TEXTO DO DOCUMENTO:
== == ==

“Anistia não deveria beneficiar torturadores”

O presidente da Associação dos Magistrados de Sergipe (Amase), juiz Paulo César Cavalcante Macedo, defende o pleno funcionamento da Comissão da Verdade na esfera federal e entende que nos Estados elas podem ser ativadas com a progressão dos trabalhos da comissão criada pela presidente Dilma Rousseff.

“Acho que, no Brasil, os acusados de tortura não deveriam ter sido abrangidos pela lei da anistia e deveriam ter sido processados com o direito à ampla defesa e todas as garantias processuais”, afirma. Paulo Macedo diz ainda que em Sergipe, não se percebem benefícios da atuação do Conselho Nacional de Justiça (CNJ), talvez porque seja o Estado com o judiciário melhor organizado da nação.

JC – O senhor é favorável ou contra a criação da Comissão da Verdade nos Estados? Por quê?

== == ==

Escreva a continuação da entrevista sobre a Comissão da Verdade, começando logo após o último trecho apresentado. As entradas que vêm a seguir não têm relação com a entrevista sobre a Comissão da Verdade.

DADOS DISPONÍVEIS:
== == ==

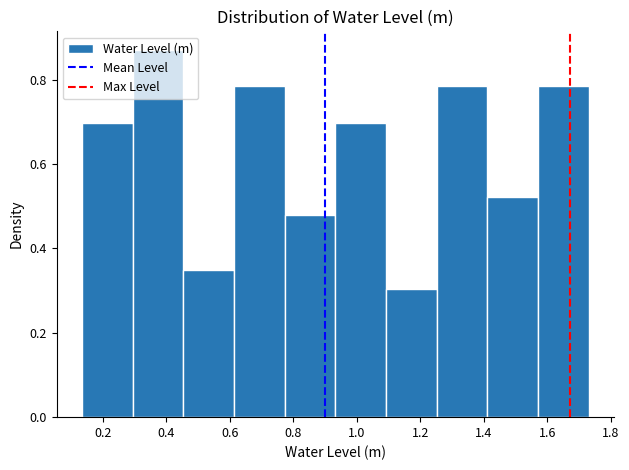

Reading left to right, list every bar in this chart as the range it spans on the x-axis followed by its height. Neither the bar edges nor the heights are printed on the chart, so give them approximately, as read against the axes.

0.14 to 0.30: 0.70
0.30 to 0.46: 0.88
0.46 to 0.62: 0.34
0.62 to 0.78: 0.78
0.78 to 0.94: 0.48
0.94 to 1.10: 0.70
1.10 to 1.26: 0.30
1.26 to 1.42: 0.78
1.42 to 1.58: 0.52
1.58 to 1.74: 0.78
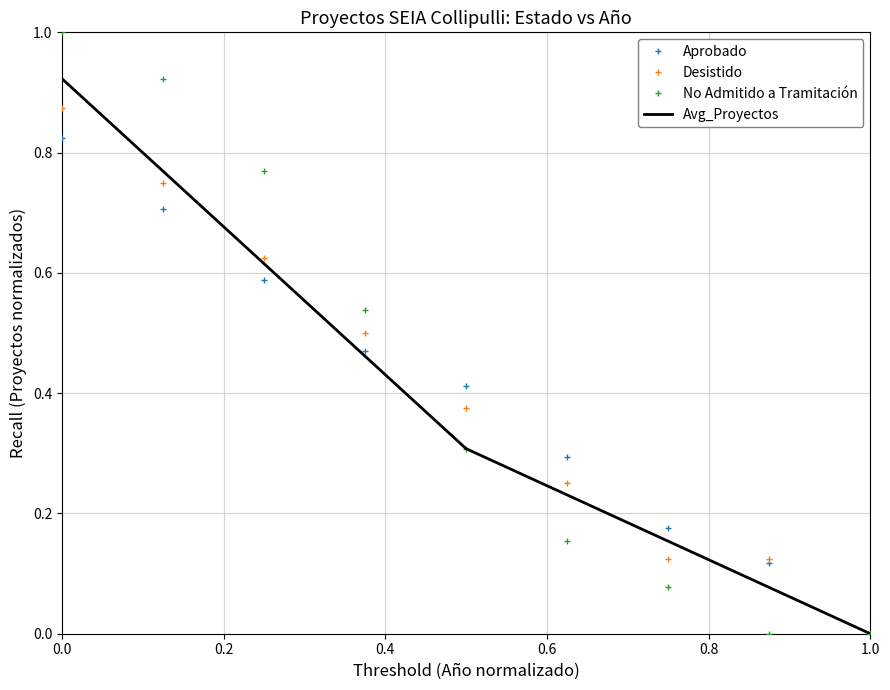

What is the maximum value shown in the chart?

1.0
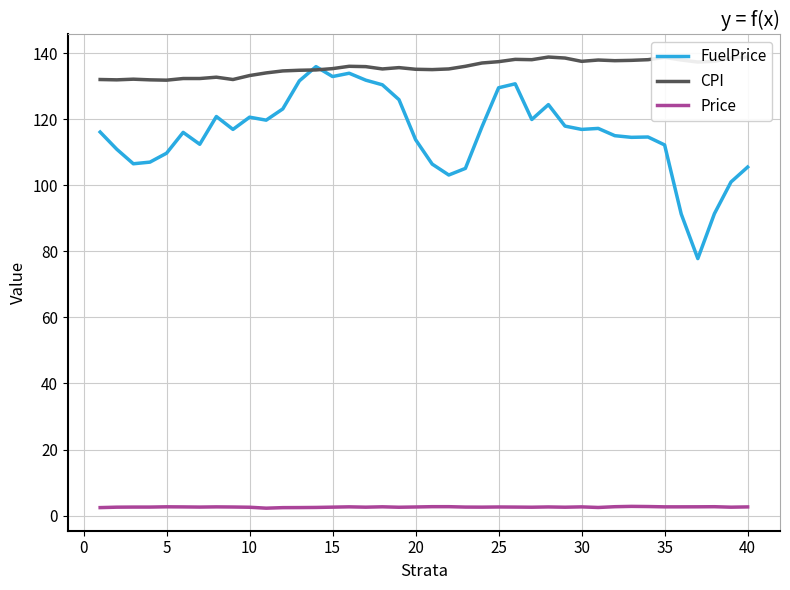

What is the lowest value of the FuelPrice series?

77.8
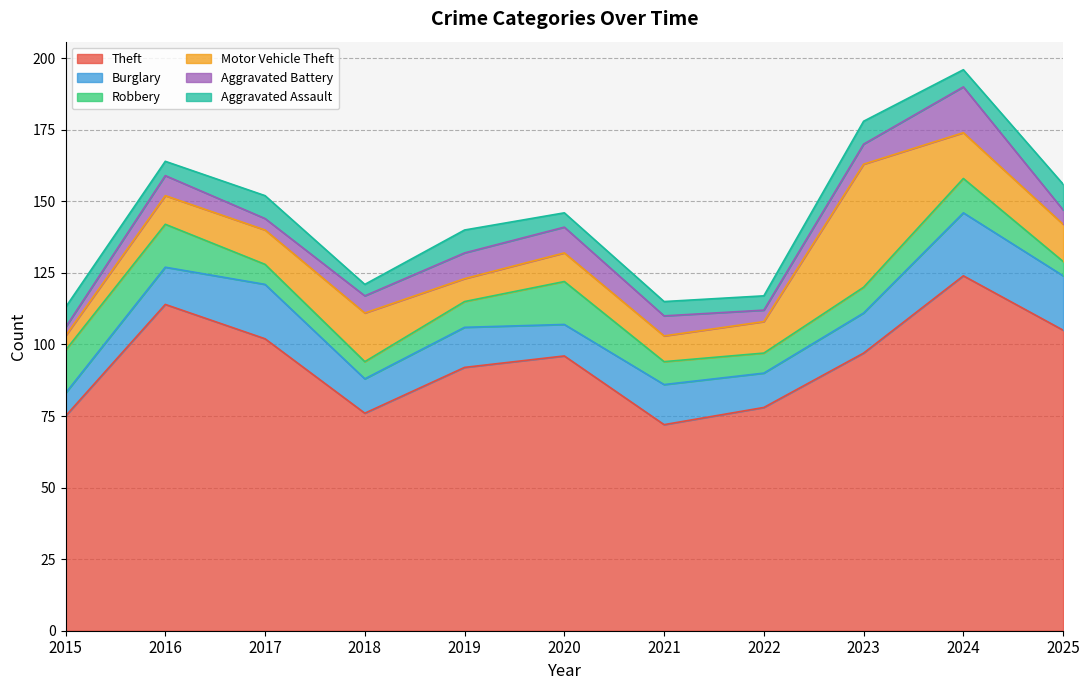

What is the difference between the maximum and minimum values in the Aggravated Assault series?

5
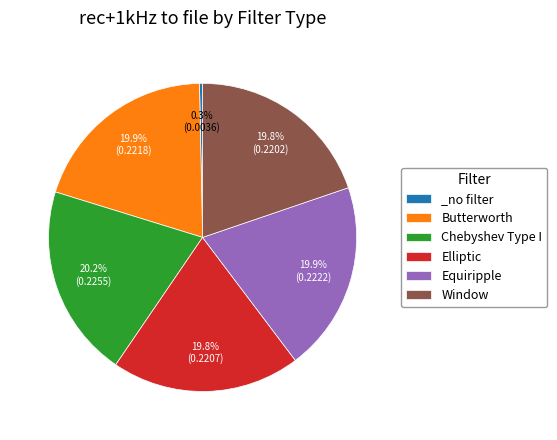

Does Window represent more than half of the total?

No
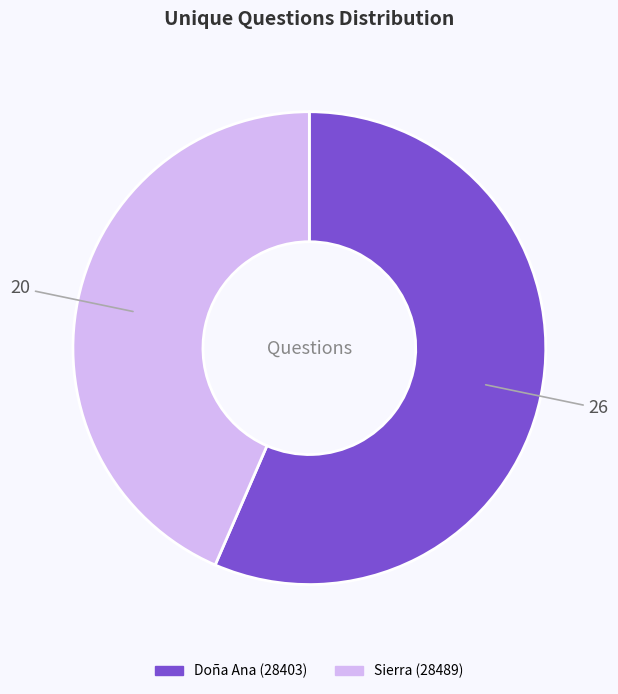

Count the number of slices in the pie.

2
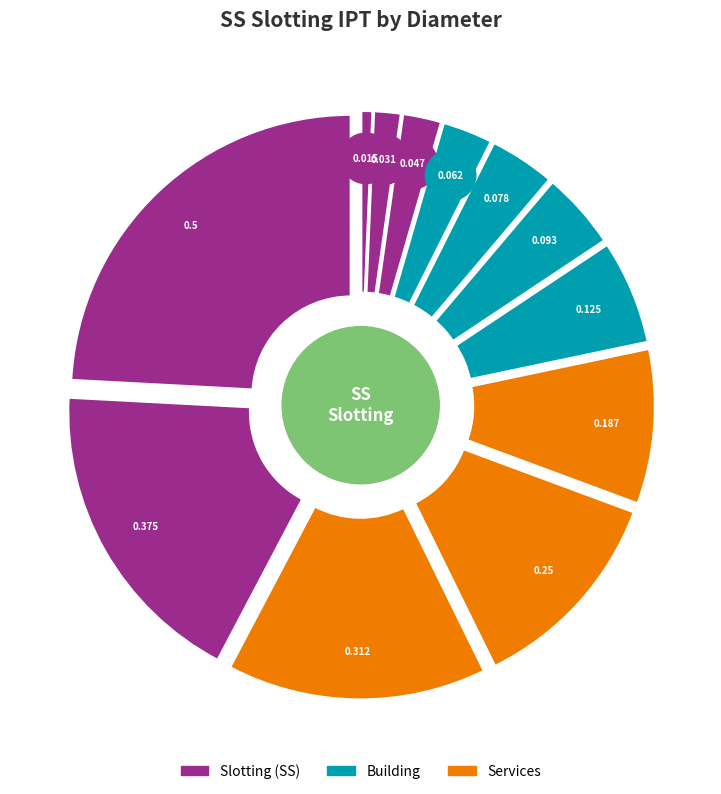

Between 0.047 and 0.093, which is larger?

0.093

== == ==

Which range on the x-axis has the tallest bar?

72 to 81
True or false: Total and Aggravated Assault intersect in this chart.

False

== == ==

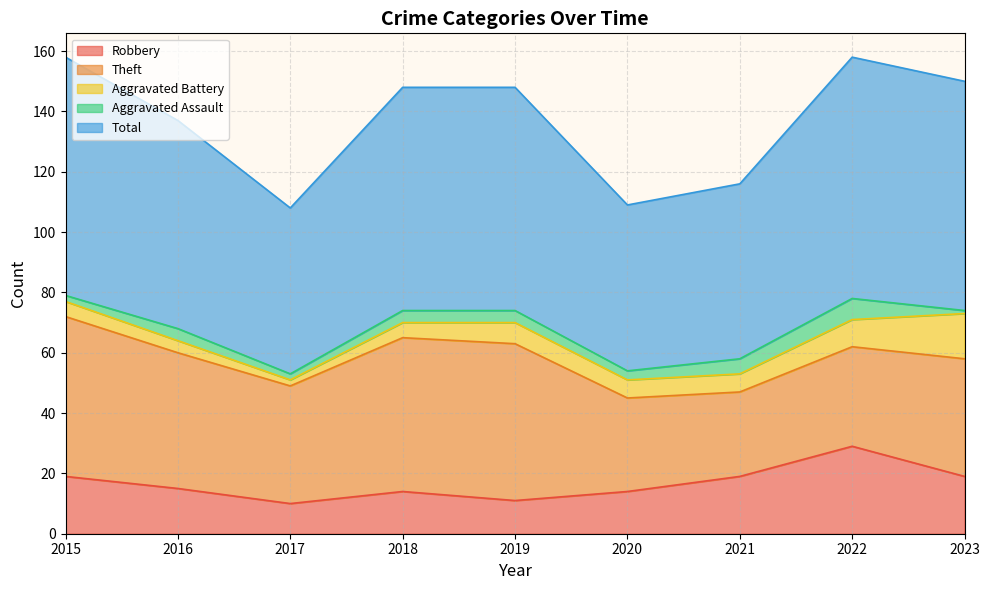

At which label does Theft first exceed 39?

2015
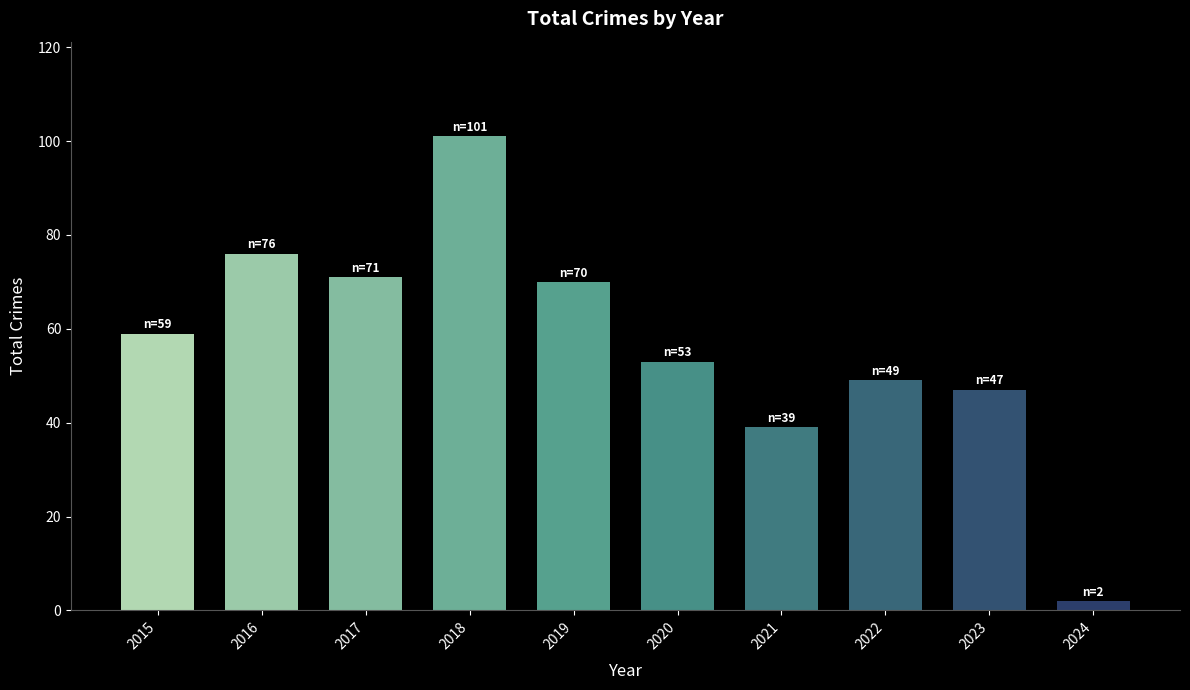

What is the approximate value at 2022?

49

== == ==

RESULTADO DA TAREFA:
PM – Sou contra. A criação da comissão Nacional da Verdade é fenômeno recente e tal comissão ainda não apresentou o relatório final do trabalho para o qual foi criada. O
propósito da criação da comissão Nacional da Verdade é nobre. Tudo que colabore para esclarecer, apurar os muitos crimes de tortura e violações à Declaração dos Direitos
Humanos praticados principalmente durante a ditadura, é um bem que se faz à história e ao amadurecimento de uma sociedade. Não se pode silenciar pela ação do tempo. A comissão não tem poder de punir ou julgar, mas abrirá o debate, colocará à luz da sociedade brasileira, os suspeitos e os agentes públicos que praticaram ou colaboraram com a ditadura. Mas, por se tratar de um personagem novo no cenário político e jurídico nacional, é preciso que se dê tempo ao tempo para que se possa apreciar o resultado
prático da sua existência. Neste contexto, parece-me precipitação falar em criação de Comissão da Verdade nos Estados, quando ainda se encontra em fase “experimental” a Comissão Nacional da Verdade que tem competência para atuar em todos os estados.

JC – Deve-se punir quem torturou ou matou nas ditaduras brasileiras, como se faz na Argentina?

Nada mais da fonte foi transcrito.